§ Aim of the task
Copy the data below verbatim, from its first line through the line containing "signature request that", including that line.
━━━━
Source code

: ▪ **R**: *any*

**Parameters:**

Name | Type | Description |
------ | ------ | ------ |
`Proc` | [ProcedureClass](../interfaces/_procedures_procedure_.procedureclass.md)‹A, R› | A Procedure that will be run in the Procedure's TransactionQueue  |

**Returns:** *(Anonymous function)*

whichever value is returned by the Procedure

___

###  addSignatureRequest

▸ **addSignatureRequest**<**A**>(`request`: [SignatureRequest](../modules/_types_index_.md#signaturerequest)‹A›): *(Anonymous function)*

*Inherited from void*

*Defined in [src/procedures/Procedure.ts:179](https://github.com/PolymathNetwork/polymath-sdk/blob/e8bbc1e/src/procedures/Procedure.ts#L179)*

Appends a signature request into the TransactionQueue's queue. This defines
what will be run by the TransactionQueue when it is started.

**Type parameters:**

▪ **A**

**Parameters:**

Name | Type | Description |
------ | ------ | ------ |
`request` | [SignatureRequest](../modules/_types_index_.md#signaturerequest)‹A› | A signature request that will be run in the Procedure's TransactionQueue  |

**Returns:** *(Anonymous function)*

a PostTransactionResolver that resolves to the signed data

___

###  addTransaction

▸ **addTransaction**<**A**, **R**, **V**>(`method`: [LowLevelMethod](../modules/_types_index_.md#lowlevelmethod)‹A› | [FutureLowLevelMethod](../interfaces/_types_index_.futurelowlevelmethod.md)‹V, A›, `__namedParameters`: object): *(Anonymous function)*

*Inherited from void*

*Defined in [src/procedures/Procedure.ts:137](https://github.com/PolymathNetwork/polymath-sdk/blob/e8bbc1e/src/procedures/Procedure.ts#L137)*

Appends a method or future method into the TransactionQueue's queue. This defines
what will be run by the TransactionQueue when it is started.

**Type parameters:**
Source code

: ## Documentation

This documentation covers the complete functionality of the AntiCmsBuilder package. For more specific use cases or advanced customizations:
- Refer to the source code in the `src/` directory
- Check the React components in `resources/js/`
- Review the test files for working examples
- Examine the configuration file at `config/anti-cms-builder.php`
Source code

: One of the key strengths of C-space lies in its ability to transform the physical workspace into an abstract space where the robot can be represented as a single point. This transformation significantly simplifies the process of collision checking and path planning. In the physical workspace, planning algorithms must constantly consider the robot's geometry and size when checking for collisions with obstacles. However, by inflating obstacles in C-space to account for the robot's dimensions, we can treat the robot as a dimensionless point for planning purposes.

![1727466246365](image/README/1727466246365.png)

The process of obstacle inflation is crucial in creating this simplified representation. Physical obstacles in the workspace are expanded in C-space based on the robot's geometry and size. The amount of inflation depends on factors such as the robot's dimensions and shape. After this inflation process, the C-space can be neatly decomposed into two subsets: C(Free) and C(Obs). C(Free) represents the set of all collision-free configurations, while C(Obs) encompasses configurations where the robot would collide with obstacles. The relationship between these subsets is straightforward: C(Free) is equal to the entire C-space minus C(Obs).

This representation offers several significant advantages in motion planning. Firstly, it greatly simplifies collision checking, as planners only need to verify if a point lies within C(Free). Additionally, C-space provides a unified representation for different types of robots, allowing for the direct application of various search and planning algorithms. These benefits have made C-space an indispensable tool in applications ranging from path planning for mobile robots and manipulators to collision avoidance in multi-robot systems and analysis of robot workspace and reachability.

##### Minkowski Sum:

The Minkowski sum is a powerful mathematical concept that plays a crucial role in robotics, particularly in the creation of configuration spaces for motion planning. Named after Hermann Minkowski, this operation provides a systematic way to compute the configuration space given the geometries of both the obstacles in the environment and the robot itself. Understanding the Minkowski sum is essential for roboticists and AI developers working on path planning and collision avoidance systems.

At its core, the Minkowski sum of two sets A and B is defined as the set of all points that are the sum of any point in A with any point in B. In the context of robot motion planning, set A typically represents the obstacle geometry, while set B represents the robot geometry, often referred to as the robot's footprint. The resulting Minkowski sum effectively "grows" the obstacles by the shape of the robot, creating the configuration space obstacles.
━━━━
§ Result
Source code

: ▪ **R**: *any*

**Parameters:**

Name | Type | Description |
------ | ------ | ------ |
`Proc` | [ProcedureClass](../interfaces/_procedures_procedure_.procedureclass.md)‹A, R› | A Procedure that will be run in the Procedure's TransactionQueue  |

**Returns:** *(Anonymous function)*

whichever value is returned by the Procedure

___

###  addSignatureRequest

▸ **addSignatureRequest**<**A**>(`request`: [SignatureRequest](../modules/_types_index_.md#signaturerequest)‹A›): *(Anonymous function)*

*Inherited from void*

*Defined in [src/procedures/Procedure.ts:179](https://github.com/PolymathNetwork/polymath-sdk/blob/e8bbc1e/src/procedures/Procedure.ts#L179)*

Appends a signature request into the TransactionQueue's queue. This defines
what will be run by the TransactionQueue when it is started.

**Type parameters:**

▪ **A**

**Parameters:**

Name | Type | Description |
------ | ------ | ------ |
`request` | [SignatureRequest](../modules/_types_index_.md#signaturerequest)‹A› | A signature request that will be run in the Procedure's TransactionQueue  |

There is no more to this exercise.